Graduates, Are You Ready to Be Educated in Credit?

With graduation season upon us, it seems that just about everywhere I look, I'm reading articles, blog posts, and social media posts about how we are doing a poor job of teaching our graduates, whether they're graduating from high school or college, about day-to-day finances, including credit and budgeting. What a shame, especially when more than two thirds of college students are taking out student loans, and I venture to say most probably have no idea of how they will pay them back. Without a plan, our young people are signing up for decades of debt payments not even knowing if or how they will be able to pay them. So if you are a graduate or parent of a graduate, pay attention; here are a few of my credit tips.

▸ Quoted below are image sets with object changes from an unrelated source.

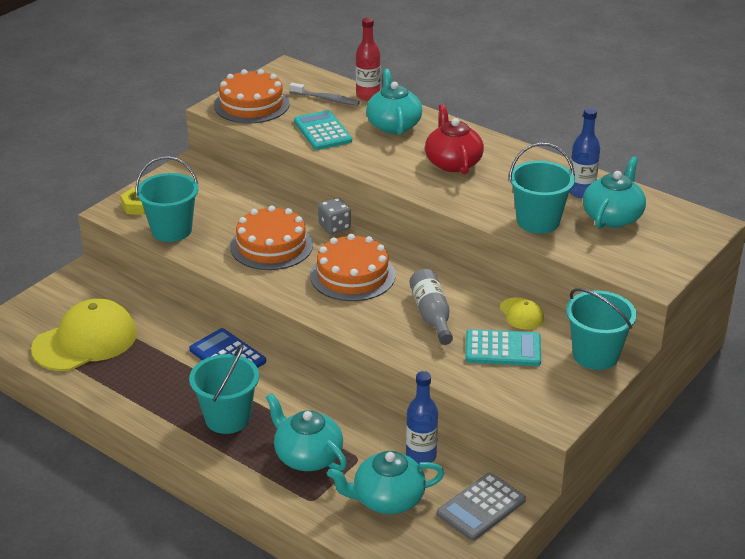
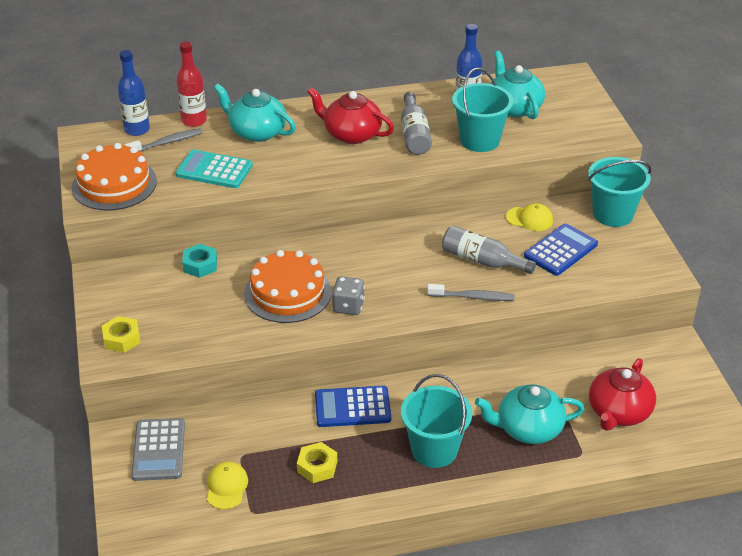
camera: 50 degrees left, 5 degrees up
(85, 341) = (226, 487): yellow cap -> yellow cap, size x0.46
(148, 371) = (317, 467): none -> yellow nut
(171, 230) = (188, 338): turquoise bucket -> none
(253, 195) = (200, 265): none -> turquoise nut
(334, 227) = (305, 246): grey dice -> grey dice (348, 306)
(352, 275) = (383, 272): orange cake -> none
(380, 331) = (473, 297): none -> grey toothbrush
(387, 499) = (619, 412): turquoise teapot -> red teapot
(421, 456) = (588, 368): blue bottle -> blue bottle (137, 129)
(481, 507) = (671, 370): grey calculator -> grey calculator (158, 450)
(497, 189) = (414, 134): none -> grey bottle
(503, 349) = (560, 250): turquoise calculator -> blue calculator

  1. Educate yourself: As a graduate, it's time to take responsibility for your education from here on out. If you don't think you know enough about handling credit and finances, you need to accept the responsibility to educate yourself. You can start your education today by talking to your parents -- even if you don't want to emulate them financially. Continue your education by reading books and blog posts (like this one) and listening to podcasts.
  2. Make a plan: Part of being a graduate is knowing what you want, having life and financial goals, and then creating a plan to get there. For instance, would you like to own a home someday? You would? Great, then create a plan so you will have a good credit score and enough saved for the down payment. The same goes for paying for your education. Yes, be wary of too much student-loan debt. Do you know what the payments will be when you get out of school? Do you know about how much you can expect to make at entry level in your profession? These need to be part of your plan.
  3. Decisions along the way: Decisions now will impact you as you go. That means realizing that everything you do financially and with your credit will affect you for many years. Be cautious with debt, credit cards, car loans, and student loans. It also means reading and understanding everything you are signing up for when you agree to taking out new debt. Think through your decisions and make sure they are consistent with your plans and goals.
  4. Last but most important: Pull your credit reports for free at You will want to make sure all the information on your credit reports are correct. If you have student loans on the report, make sure you are in contact with them on any new address change. Keep making sure you check your credit reports at least twice a year. You want to be checking them from Experian, Trans Union and Equifax.

Today's the day to begin being the master of your financial goals and educating yourself on credit and finances; then you will have a healthy credit report. Congratulations, and I wish you all the success.